» **WHAT TO DO**: When you transcribe the records that follow, reproduce each line exactly as given.

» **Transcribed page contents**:
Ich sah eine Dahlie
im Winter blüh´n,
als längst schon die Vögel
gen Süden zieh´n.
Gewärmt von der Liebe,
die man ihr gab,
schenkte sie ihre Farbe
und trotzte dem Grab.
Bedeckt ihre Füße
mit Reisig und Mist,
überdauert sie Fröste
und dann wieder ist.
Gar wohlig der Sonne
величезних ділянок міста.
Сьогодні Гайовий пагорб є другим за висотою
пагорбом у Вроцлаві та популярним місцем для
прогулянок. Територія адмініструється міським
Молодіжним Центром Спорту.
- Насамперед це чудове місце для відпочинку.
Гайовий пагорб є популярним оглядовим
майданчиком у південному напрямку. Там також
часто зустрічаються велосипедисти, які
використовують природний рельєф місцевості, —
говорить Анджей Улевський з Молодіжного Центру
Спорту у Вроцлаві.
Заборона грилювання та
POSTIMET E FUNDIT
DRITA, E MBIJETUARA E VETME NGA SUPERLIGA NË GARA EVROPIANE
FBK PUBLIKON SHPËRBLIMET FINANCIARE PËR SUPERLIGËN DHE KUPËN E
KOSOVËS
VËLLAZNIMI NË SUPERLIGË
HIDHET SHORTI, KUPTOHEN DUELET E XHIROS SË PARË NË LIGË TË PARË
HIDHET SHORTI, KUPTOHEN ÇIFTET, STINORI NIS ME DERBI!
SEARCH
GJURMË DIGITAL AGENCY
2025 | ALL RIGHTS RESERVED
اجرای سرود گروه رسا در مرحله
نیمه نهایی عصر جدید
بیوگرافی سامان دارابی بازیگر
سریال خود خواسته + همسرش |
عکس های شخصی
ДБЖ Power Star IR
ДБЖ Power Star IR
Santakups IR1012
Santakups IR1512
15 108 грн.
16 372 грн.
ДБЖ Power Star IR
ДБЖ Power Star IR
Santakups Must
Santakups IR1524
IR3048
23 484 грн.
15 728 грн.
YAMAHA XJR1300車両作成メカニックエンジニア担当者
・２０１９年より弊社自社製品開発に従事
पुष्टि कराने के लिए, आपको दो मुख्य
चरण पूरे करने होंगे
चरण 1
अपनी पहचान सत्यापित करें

» **WRITTEN RESPONSE**:
Ich sah eine Dahlie
im Winter blüh´n,
als längst schon die Vögel
gen Süden zieh´n.
Gewärmt von der Liebe,
die man ihr gab,
schenkte sie ihre Farbe
und trotzte dem Grab.
Bedeckt ihre Füße
mit Reisig und Mist,
überdauert sie Fröste
und dann wieder ist.
Gar wohlig der Sonne
величезних ділянок міста.
Сьогодні Гайовий пагорб є другим за висотою
пагорбом у Вроцлаві та популярним місцем для
прогулянок. Територія адмініструється міським
Молодіжним Центром Спорту.
- Насамперед це чудове місце для відпочинку.
Гайовий пагорб є популярним оглядовим
майданчиком у південному напрямку. Там також
часто зустрічаються велосипедисти, які
використовують природний рельєф місцевості, —
говорить Анджей Улевський з Молодіжного Центру
Спорту у Вроцлаві.
Заборона грилювання та
POSTIMET E FUNDIT
DRITA, E MBIJETUARA E VETME NGA SUPERLIGA NË GARA EVROPIANE
FBK PUBLIKON SHPËRBLIMET FINANCIARE PËR SUPERLIGËN DHE KUPËN E
KOSOVËS
VËLLAZNIMI NË SUPERLIGË
HIDHET SHORTI, KUPTOHEN DUELET E XHIROS SË PARË NË LIGË TË PARË
HIDHET SHORTI, KUPTOHEN ÇIFTET, STINORI NIS ME DERBI!
SEARCH
GJURMË DIGITAL AGENCY
2025 | ALL RIGHTS RESERVED
اجرای سرود گروه رسا در مرحله
نیمه نهایی عصر جدید
بیوگرافی سامان دارابی بازیگر
سریال خود خواسته + همسرش |
عکس های شخصی
ДБЖ Power Star IR
ДБЖ Power Star IR
Santakups IR1012
Santakups IR1512
15 108 грн.
16 372 грн.
ДБЖ Power Star IR
ДБЖ Power Star IR
Santakups Must
Santakups IR1524
IR3048
23 484 грн.
15 728 грн.
YAMAHA XJR1300車両作成メカニックエンジニア担当者
・２０１９年より弊社自社製品開発に従事
पुष्टि कराने के लिए, आपको दो मुख्य
चरण पूरे करने होंगे
चरण 1
अपनी पहचान सत्यापित करें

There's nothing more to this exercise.